Hospice coverage is widely available. It is provided by Medicare nationwide, by Medicaid in some 47 states, and by most private health insurance companies. To be sure of coverage, families should, of course, check with their employer or health insurance provider.
16. If the patient is not covered by Medicare or any other health insurance, will hospice still provide care?
The first thing hospice will do is assist families in finding out whether the patient is eligible for any coverage they may not be aware of. Barring this, Professional Health Care will strive to provide care for those who cannot pay, by using available money raised from the community or from memorials, or Professional Health Care Foundation gifts.
17. Does hospice provide any help to the family after the patient dies?
Professional Health Care provides continuing contact and bereavement support for family and friends for at least a year following the death of a loved one.
Professional Health Care is located at 4347 Crow Rd. in Beaumont, Texas.
What HOSPICE Is....
...support to the primary caregiver.
...numerous federally mandated services that are owned by individual companies, non-profit organizations, etc.
What HOSPICE Is Not...
...a primary caregiver.
...one big organization that is owned, operated, and/or managed by one entity.
What HOSPICE Does...
...educate the caregiver on what to expect throughout the patient's particular disease process.
...manage the patient's medications which are related to the Hospice diagnosis.
...teach the caregiver about what the patient's Hospice medications are for and how they are to be given.
...provide 24-hour nurse availability to : answer questions, assess patient to identify if new medications or treatments are needed, educate and reassure caregivers regarding new medications, new treatments, or new symptoms, obtain Hospice medications if needed immediately to relieve pain or manage symptoms, pronounce at time of death.
...arrange and provide for up to 5 days of respite care when needed to allow the primary caregiver a time of respite.
...provide continuous care for a brief period of time when assessment indicates that nursing care is needed to support the primary caregiver in managing a crisis situation related to the patient's terminal diagnosis.
...request that patient and/or patient's caregiver call Hospice before calling 911 to assess if symptoms are a normal part of disease progression and/or could be managed at patient's home.
...provide a brief, general in-patient hospital stay ONLY when ordered by the patient's hospice physician when pain and/or symptoms can not be controlled or managed in the home setting.
...supply equipment from a Hospice formulary when related to the hospice diagnosis and deemed necessary in order to manage the patient's care in a home/facility setting (hospital bed, over-the-bed table, bedside commode, shower chair, walker, wheelchair, trapeze, briefs, linen protectors, skin barrier creams, etc.).
...teach nursing facility staff or paid caregivers who are assuming the role of the patient's primary caregiver regarding disease process, medications administration, symptom management, etc.

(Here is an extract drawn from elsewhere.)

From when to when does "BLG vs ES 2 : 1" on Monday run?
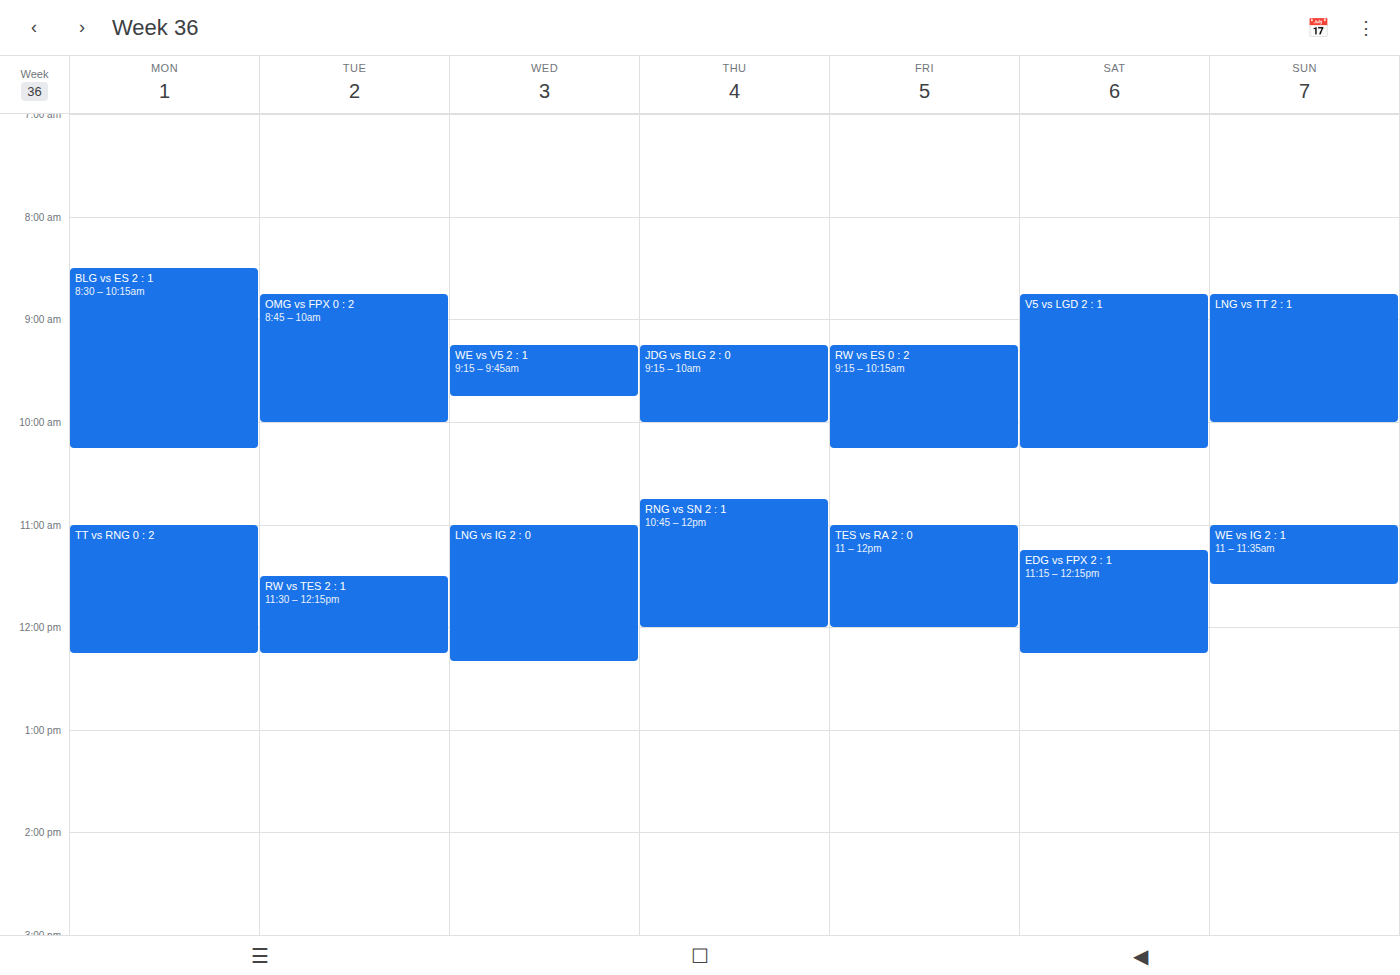
8:30 AM to 10:15 AM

What HOSPICE Does Not Do...
...remove the responsibility of the caregiver to learn about the patient's disease process.
...manage ALL of the patient's medications WHETHER OR NOT they are related to the Hospice diagnosis.
...replace the caregiver's role in making sure that the patient's Hospice medications are administered correctly.
...provide 24-hour nurse availability to: stay with patient on an ongoing basis, assuming the role of the primary caregiver.
...provide residence, temporary or ongoing, for patients who do not have a primary caregiver.
...provide continuous care in an effort to administer curative treatment.
...continue to provide services for patients who choose to call 911 in an effort to pursue aggressive, curative treatment.
...provide hospitalization when the patient's pain and/or symptoms could be managed in a home or facility setting with an appropriate caregiver.
...provide supplies that are not related to the patient's Hospice diagnosis.
...consider any companion, sitter, or any ongoing arrangement of sitters or companions who cannot provide 24-hour care, medication administration, treatment administration, and ADL assistance as an acceptable primary caregiver.